I’m a fan of brining. It’s the only way I’ll roast a turkey.
A brined turkey is a more moist, flavorful turkey.
I used to fear brines. I worried they’d make the turkey salty. I learned that if you pay attention to the amount of brining time (about 1 hour per pound), and if you keep the turkey ice cold as it’s brining, everything will turn out fine.
No matter how you cook your bird, brining will enhance the flavor, whether you fry the turkey, barbecue it, rotisserie it or roast it.
To brine a turkey, you should start the night before you plan to cook your bird. But first, you’ll need:
– A thawed, rinsed turkey – emptied of all the giblet sacks hidden inside the bird.
(Note: If your bird is frozen, put it in the refrigerator to thaw two to three days before you plan to brine it.)
– A container big enough to hold a completely submerged turkey. (I use a clean plastic bag – like a tall kitchen trash bag, then put the closed bag, sans air, into a big ice chest, weighted down with bags of ice.)
– The brine. See below.
Best Brine
- 1 1/2 to 1 3/4 cups kosher salt
- 2 gallons water
- 1 cup brown sugar
- 3 bay leaves
- 1 head of garlic, halved (as you’d cut an orange), skin and all
- 3 bay leaves, broken into pieces
- 1 small bunch fresh thyme (a good palm full)
- Few sprigs of rosemary
- 6 – 8 pepper corns
Combine salt, brown sugar and 2 quarts water in a large pot.
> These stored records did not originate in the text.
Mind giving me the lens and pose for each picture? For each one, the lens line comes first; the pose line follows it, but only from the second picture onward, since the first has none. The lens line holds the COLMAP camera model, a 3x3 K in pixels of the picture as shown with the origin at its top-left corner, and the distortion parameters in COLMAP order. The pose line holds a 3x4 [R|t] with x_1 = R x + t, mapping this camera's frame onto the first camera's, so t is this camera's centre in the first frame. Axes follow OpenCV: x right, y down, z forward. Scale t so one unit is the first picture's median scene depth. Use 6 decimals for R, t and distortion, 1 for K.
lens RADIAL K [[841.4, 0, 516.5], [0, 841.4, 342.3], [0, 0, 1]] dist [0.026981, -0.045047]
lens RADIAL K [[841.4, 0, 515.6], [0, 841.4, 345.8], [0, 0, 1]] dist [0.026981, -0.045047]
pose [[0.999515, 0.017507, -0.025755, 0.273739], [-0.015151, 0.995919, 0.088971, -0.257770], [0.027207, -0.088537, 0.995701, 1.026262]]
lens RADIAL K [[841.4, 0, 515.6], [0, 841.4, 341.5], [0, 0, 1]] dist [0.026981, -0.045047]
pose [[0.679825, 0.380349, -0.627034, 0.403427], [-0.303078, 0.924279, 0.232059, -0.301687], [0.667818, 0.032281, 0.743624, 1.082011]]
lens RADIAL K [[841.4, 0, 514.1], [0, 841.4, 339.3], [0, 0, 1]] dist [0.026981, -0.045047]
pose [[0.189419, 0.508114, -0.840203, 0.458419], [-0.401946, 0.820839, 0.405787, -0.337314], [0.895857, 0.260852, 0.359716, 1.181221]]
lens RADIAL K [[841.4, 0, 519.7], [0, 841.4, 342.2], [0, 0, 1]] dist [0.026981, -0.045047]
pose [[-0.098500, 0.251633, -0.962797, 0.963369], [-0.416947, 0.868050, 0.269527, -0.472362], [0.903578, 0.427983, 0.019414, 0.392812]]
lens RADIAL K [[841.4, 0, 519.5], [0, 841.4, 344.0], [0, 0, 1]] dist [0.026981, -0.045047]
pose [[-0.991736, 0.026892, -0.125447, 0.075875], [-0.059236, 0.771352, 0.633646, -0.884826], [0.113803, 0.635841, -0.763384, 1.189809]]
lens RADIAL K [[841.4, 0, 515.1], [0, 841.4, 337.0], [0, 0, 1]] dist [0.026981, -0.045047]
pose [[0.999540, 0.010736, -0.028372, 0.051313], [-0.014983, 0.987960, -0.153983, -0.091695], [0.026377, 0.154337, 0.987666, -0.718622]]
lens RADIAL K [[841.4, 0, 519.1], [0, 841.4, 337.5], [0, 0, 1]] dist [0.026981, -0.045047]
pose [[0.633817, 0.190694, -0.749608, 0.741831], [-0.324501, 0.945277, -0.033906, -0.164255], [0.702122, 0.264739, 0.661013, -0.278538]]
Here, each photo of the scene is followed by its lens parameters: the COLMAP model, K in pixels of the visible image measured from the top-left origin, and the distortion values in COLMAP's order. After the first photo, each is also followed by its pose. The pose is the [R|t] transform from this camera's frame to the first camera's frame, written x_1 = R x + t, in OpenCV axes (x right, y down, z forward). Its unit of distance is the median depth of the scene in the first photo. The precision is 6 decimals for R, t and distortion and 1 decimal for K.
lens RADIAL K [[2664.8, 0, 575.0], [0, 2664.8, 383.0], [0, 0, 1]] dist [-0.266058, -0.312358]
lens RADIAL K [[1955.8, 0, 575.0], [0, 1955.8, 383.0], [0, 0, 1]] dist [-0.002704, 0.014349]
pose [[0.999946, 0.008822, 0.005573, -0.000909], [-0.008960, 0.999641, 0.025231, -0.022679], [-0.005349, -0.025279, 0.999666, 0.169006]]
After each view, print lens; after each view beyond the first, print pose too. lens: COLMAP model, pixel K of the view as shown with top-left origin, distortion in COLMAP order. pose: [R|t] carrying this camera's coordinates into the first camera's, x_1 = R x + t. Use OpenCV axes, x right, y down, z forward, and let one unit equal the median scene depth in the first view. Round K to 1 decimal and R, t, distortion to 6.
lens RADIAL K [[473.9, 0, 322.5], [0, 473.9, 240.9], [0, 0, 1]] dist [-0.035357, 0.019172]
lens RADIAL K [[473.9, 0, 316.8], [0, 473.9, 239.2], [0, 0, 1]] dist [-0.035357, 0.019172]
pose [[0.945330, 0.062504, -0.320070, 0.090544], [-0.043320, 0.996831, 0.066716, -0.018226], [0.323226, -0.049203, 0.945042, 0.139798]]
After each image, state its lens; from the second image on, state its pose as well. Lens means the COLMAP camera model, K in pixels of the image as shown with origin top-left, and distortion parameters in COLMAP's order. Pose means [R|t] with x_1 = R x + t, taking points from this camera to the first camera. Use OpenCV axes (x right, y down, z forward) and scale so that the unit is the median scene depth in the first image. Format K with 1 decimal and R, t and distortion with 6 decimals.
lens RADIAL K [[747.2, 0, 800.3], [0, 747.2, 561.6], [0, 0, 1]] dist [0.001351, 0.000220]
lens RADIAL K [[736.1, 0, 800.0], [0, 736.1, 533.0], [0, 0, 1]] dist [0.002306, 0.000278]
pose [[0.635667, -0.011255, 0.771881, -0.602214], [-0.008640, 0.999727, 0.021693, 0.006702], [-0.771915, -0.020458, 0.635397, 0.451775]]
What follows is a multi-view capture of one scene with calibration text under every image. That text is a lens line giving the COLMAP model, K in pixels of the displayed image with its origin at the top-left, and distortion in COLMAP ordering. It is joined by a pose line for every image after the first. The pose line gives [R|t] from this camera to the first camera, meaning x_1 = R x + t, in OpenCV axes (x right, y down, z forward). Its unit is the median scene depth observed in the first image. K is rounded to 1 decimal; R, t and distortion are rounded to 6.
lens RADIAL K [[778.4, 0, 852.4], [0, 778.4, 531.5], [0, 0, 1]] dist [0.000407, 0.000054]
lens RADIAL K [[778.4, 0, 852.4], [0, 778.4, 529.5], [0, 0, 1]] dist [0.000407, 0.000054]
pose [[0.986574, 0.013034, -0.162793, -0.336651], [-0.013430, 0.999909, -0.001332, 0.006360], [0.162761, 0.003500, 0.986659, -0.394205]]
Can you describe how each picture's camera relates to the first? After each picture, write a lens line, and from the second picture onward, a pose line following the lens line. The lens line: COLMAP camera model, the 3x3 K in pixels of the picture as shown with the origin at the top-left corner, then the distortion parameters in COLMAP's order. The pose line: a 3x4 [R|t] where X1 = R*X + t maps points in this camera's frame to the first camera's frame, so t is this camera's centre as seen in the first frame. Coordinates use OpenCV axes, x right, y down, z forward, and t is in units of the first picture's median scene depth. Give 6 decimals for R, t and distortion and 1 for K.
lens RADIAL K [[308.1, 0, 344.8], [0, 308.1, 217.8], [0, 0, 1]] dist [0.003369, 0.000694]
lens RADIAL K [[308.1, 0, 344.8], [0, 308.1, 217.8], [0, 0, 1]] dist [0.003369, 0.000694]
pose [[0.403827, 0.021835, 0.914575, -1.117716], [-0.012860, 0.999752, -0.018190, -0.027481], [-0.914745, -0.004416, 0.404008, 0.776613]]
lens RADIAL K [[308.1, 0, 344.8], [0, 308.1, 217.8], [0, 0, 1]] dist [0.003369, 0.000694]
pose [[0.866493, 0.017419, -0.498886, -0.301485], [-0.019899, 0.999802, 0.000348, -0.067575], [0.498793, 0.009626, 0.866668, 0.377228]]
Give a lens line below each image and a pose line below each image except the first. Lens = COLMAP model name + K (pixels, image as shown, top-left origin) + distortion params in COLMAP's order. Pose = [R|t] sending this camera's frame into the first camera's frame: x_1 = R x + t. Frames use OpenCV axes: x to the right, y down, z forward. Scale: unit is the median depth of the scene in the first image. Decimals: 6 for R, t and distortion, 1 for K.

Stir over medium heat until the salt and sugar is dissolved. Allow the liquid to come to a boil. Add the rest of the ingredients, including the remaining cold water.
(Note: To test whether you have the right salt/water ratio, set a whole, raw egg into the brine. The egg should float. If it sinks, you’ll need more salt. Dissolve about 1 cup salt in some boiling water, then add some ice water so you’re not introducing hot liquid to the turkey bath.)
Use two large (unscented, please) trash bags, putting one inside the other. (Just in case the one closest to the bird springs a leak.)
Place the turkey inside the double bags. Pour the liquid over the turkey, pressing out the air. Close the bag with a twist-tie (or tie a knot in the bag’s top).
(Note: It’s crucial that the entire turkey is completely submerged, with no turkey parts peeking out of the water. Picture a baby in a womb, surrounded by amniotic fluid. (Sorry, but that’s the image that works for me.)
Set the bagged turkey inside an ice chest, deep sink or other container where it can be kept cold (below 40 degrees). To maintain that healthy chill factor, cover the bagged turkey with sacks of ice, which will also help keep the bird submerged. Brine for 8 to 24 hours, depending upon the turkey’s weight. (Generally speaking, 1 hour per pound.)
To oven-roast:
Preheat the oven to 400 degrees. Remove the turkey from brine. Rinse well to wash off all the brine. Dry the turkey. (Dump the brine.)
Massage about 2 to 3 tablespoons soft butter over the bird’s skin. Season inside and out with freshly ground pepper. Shove inside the bird’s opening a halved onion, a few broken celery stalks, a couple of carrots and a few cloves of peeled garlic.
Place the turkey in a deep baking- or roasting pan. Make a tent of foil and cover the breast.
Roast the turkey for about 1 hour, rotating the pan every 2o minutes or so (so the turkey will roast evenly). Reduce the temperature to 350 degrees.
Remove the foil and baste with the pan drippings. From here on out after the first hour, you’ll want to check the turkey’s temperature in the thigh area occasionally, being careful not to touch bone with the thermometer (which will totally screw up the reading). You want your turkey to reach the magic temperature of 165 degrees.
(Note: At around 160 I start thinking of removing the turkey from the oven, since the temperature will increase some as it rests.)
When it’s reached 165 degrees, remove the turkey from the oven, cover it with foil and let it rest for about 20 minutes before carving. (This buys you time to make the gravy.)
Editor’s Note: This is a best-of A News Cafe column that originally ran December 21, 2008.